= Per Aasness =

Norwegian military officer and politician

Per Aasness (26 July 1875 – 1959) was a Norwegian military officer and politician for the Liberal Party.

He was born at Flaen in Hurdal as a son of farmer and forest owner Carelius Pedersen Aasness (1842–1907) and Johanne Amalie Simensen (1838–1920). He took commerce school and then petty officer's school at Oscarsborg Fortress in 1896. He took over the family farm Søndre Åsnes in Åsnes in 1905, and in 1930 he was hired as district manager for Glommens Tømmermåling, with residence in Skarnes. He had previously been a supervisory council member of Glommens Tømmermåling from 1918 to 1923, and then board member. In the military he advanced in the ranks via sergeant in 1897, furer in 1902, commander sergeant in 1903, stykkjunker (Fahnenjunker in the artillery) in 1912 and finally captain in the artillery from 1930 to 1935. He was a leader and from 1938 an honorary member of his local union, Oscarsborg Befalslag; and was the deputy chair of the nationwide union Norges Befalslag for two years.
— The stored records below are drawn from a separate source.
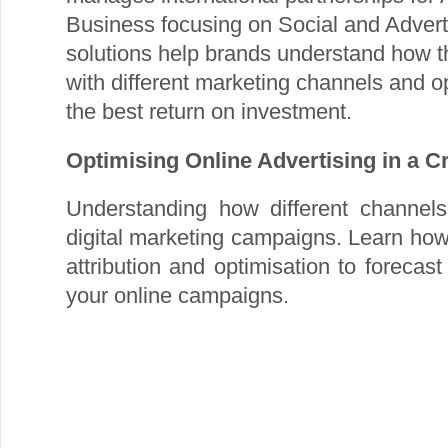
Business focusing on Social and Advert
solutions help brands understand how th
with different marketing channels and o
the best return on investment.
Optimising Online Advertising in a 
Understanding how different channels 
digital marketing campaigns. Learn ho
attribution and optimisation to forecas
your online campaigns.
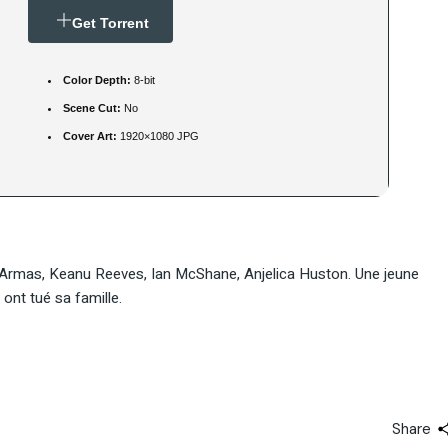
Get Torrent
Color Depth:
8-bit
Scene Cut:
No
Cover Art:
1920×1080 JPG
 Armas, Keanu Reeves, Ian McShane, Anjelica Huston. Une jeune
nt tué sa famille.
Share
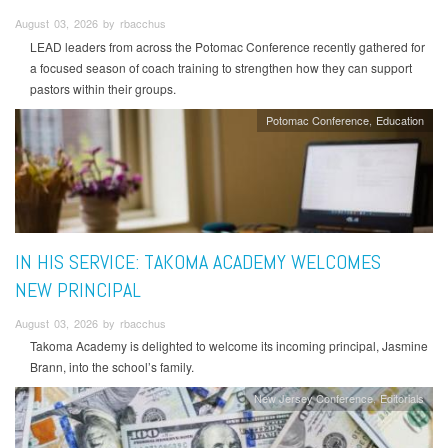
August 03, 2026 by rbacchus
LEAD leaders from across the Potomac Conference recently gathered for
a focused season of coach training to strengthen how they can support
pastors within their groups.
Potomac Conference
Education
IN HIS SERVICE: TAKOMA ACADEMY WELCOMES
NEW PRINCIPAL
August 03, 2026 by rbacchus
Takoma Academy is delighted to welcome its incoming principal, Jasmine
Brann, into the school’s family.
New Jersey Conference
Editorials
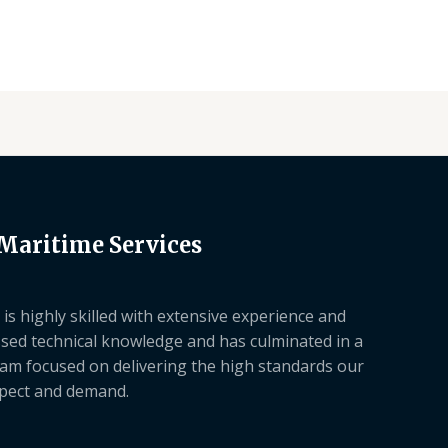
 Maritime Services
is highly skilled with extensive experience and
sed technical knowledge and has culminated in a
am focused on delivering the high standards our
xpect and demand.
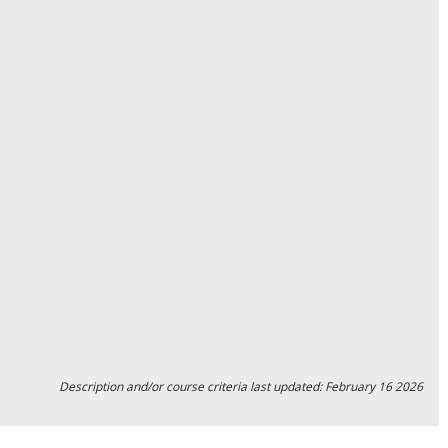
Description and/or course criteria last updated: February 16 2026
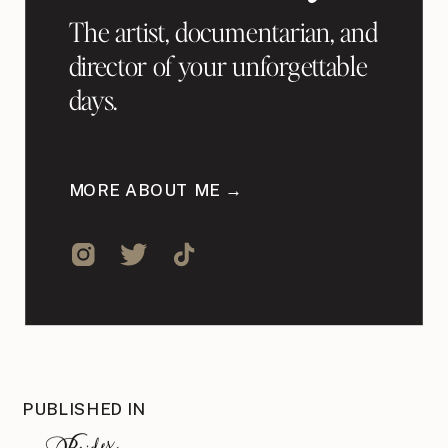
The artist, documentarian, and
director of your unforgettable
days.
MORE ABOUT ME →
PUBLISHED IN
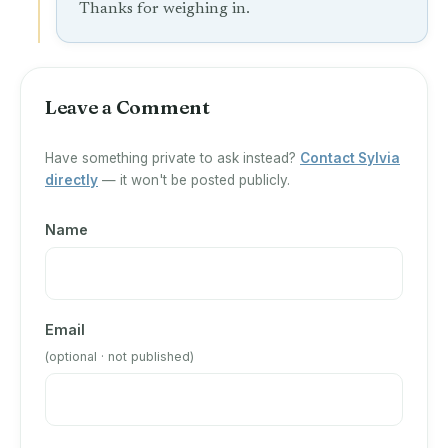
Thanks for weighing in.
Leave a Comment
Have something private to ask instead?
Contact Sylvia
directly
— it won't be posted publicly.
Name
Email
(optional · not published)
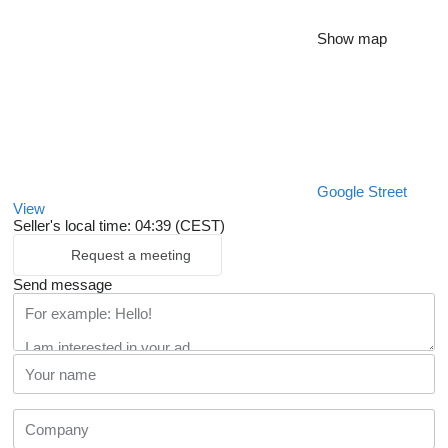
Show map
Google Street
View
Seller's local time: 04:39 (CEST)
Request a meeting
Send message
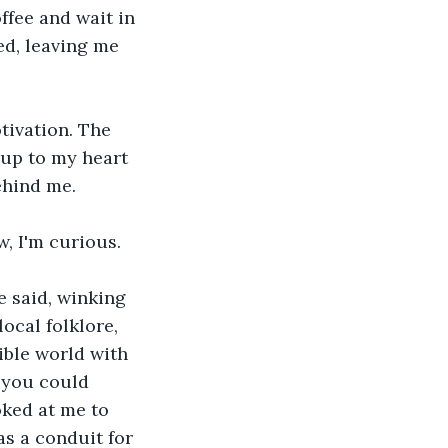
ffee and wait in 
ed, leaving me 
otivation. The 
up to my heart 
ehind me.
w, I'm curious.
e said, winking 
ocal folklore, 
ble world with 
 you could 
oked at me to 
s a conduit for 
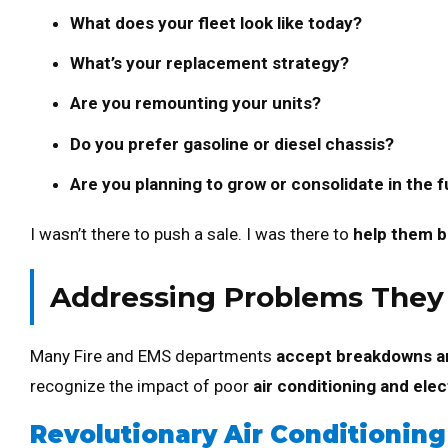
What does your fleet look like today?
What’s your replacement strategy?
Are you remounting your units?
Do you prefer gasoline or diesel chassis?
Are you planning to grow or consolidate in the 
I wasn’t there to push a sale. I was there to
help them bu
Addressing Problems They D
Many Fire and EMS departments
accept breakdowns a
recognize the impact of poor
air conditioning and elec
Revolutionary Air Conditioning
He is listed as having had "almost all municipal posts" in Åsnes, and was a member of the municipal council from 1904 to 1922. He served the last three years as mayor. He fielded as the Liberal Party candidate in several parliamentary elections, the first time in 1915. He then lost to Labour's Ivar Hvamstad with 1,898 to 3,679 votes, although Aasness edged out the Conservative candidate R. Jahr who tallied 1,385 votes. In 1918, he ran against the former deputy of the now-deceased Hvamstad, Halvdan Aarsrud. Aarsrud prevailed with 3,952 votes against 1,637 for Aasness and 1,623 for Agrarian T. Gjølstad. By 1921, however, plural-member constituencies had been instituted and Aasness was nominated as the Liberal ballot's second candidate in Hedmark, only behind MP Johannes Johnsen Grue. Grue was elected, and Aasness served as his deputy. Aasness most significantly met in Parliament during 1923. In 1924 Grue was nominated for re-election, heading the ballot ahead of Thore Myrvang and Aasness, but the ballot did not prevail this time.

From 1923 to 1930 Aasness was a member of the county tax board in Hedmark and the supervisory committee for the Trunk Line, the Kongsvinger Line and the Solør Line. He was engaged in local sports, and was also the manager of the deaneries of Solør. In 1942, during the occupation of Norway by Nazi Germany, he was relieved of this position by the Nazi authorities. He had fought in the Norwegian Campaign battles in Hedmark, and was viewed with constant suspicion. He was arrested in 1942 and interrogated twice at Victoria Terrasse. He died in 1959.